Poster (large format printing) came as a result of several meetings with colleges and departments throughout the university. Groups had voiced their desire to have more readily available large format printing using our charging system and we were able to provide. Our solution works very similar to that of our color printing model, however we charge by the liner foot for poster printing.

For tips on poster printing at Sites:

To learn how to load your favorite Adobe swatch colors on a Sites machine:

Want to use the official University of Michigan CMYK color swatches?

Posted by rjonesii at 10:24 AM | Comments (0)

October 03, 2007

Angell Hall Cyberstation Large Jobs Bug Fix

We identified a problem where print jobs sent from Angell Hall Cyberstations to the 'Angell Large Jobs' queue were inadvertently printing in large format (11" x 17"). Upon further inspection, the Angell Large Jobs PPD deployed to the cyberstations was out-of-date compared with the PPD deployed to the floor machines. Updating the PPD appeared to correct the problems. Machines will receive the updated PPD on next logout/nightly update, whichever should occur first.

Posted by rdevine at 03:34 PM | Comments (0)

October 02, 2007

Universal Photoshop CS3 Printing Issues

In response to recently reported Photoshop CS3 color printing woes on Intel iMacs, we have found that others are encountering similar problems:

As a workaround, we have deployed a setting that will cause Photoshop to run in Rosetta emulation until we can get some new HP drivers that behave properly.

Posted by rdevine at 04:11 PM | Comments (0)

September 24, 2007

mPrint is officially released

It seems silly to say since mPrint ( has been around for years now, but we've finally gotten to a point where we are comfortable doing an official release and advertising campaign.

We had gone from very beta to sorta beta to sorta released and then hung around at the 'sorta released' phase for about a year. The thing that finally pushed us to start officially advertising was the added support of Microsoft Office formats.

Here are The University Record and Michigan Daily articles about the roll out:

For those who don't know, mPrint is a web application provided by Sites that allows students, faculty & staff to upload jobs and print to Sites managed printers. Jobs printed this was are charged to users BCP allocation. Until this summer we only supported uploading PDF and PostScript files. We require people to upload jobs (as opposed to printing directly to the print service) because we need to verify their identity. A CoSign protected web page lets us do that.

In order for mPrint to support different file formats, it needs to be able to convert files from the submitted format to something printers or our print server(CUPS) can handle. In a normal printing environment your client application (Word/Excel/PhotoShop/etc.) does that for you. The print server has no understanding of these formats. This is why we had users convert to PDF or PostScript for so long. Those are formats the server understands.

+++++

▶ How to complete this task:
Copy out the Sites printing blog posts from "In response to" to "that behave properly.", word for word.

[Collected data entries]
+++++

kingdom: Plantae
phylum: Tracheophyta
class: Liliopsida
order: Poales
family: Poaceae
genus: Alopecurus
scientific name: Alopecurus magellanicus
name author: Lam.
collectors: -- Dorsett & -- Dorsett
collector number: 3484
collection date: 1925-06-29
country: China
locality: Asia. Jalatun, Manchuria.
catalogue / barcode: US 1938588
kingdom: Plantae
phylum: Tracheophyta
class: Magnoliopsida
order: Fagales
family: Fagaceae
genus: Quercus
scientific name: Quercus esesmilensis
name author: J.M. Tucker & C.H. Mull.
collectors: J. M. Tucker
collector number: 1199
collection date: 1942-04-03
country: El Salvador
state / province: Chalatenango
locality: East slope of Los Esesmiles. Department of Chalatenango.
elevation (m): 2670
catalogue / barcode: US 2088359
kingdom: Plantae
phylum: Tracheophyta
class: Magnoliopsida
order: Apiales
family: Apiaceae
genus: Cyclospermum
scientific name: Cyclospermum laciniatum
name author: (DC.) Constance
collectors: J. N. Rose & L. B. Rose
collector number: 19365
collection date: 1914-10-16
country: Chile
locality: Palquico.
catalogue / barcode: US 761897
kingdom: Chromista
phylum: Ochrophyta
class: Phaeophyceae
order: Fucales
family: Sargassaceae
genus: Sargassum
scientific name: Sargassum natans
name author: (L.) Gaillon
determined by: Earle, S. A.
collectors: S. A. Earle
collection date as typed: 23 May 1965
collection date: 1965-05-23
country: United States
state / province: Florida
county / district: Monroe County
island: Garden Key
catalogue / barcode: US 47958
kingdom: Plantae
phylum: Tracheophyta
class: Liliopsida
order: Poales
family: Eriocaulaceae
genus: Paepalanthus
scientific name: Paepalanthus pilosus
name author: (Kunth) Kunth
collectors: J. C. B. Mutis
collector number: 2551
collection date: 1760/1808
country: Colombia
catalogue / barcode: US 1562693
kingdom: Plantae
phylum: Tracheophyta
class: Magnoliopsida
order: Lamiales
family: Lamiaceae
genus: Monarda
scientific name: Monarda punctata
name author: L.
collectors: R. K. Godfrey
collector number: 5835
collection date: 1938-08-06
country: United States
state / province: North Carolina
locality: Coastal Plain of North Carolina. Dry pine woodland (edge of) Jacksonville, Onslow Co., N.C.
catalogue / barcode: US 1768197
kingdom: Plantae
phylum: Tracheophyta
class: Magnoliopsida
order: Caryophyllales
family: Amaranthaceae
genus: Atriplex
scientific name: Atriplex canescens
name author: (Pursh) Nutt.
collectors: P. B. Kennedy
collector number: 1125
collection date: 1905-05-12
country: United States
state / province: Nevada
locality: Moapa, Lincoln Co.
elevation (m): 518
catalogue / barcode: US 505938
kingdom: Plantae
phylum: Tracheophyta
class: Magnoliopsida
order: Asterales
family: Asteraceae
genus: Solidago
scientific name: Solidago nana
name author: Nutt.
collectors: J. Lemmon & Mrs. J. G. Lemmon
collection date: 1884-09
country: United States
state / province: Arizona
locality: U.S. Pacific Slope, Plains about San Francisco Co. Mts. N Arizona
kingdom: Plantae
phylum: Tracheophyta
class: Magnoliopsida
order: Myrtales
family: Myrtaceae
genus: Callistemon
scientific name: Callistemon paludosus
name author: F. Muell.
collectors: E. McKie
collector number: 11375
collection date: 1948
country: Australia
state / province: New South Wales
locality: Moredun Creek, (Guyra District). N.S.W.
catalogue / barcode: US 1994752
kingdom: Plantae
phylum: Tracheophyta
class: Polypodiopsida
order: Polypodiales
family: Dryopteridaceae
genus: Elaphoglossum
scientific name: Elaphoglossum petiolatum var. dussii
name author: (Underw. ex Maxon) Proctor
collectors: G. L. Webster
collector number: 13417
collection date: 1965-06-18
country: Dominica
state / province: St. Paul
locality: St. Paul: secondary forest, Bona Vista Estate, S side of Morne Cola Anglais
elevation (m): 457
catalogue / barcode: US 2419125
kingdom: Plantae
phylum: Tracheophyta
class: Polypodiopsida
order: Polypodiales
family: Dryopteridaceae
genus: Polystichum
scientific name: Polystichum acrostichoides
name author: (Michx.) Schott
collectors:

+++++

▶ Answer section:
In response to recently reported Photoshop CS3 color printing woes on Intel iMacs, we have found that others are encountering similar problems:

As a workaround, we have deployed a setting that will cause Photoshop to run in Rosetta emulation until we can get some new HP drivers that behave properly.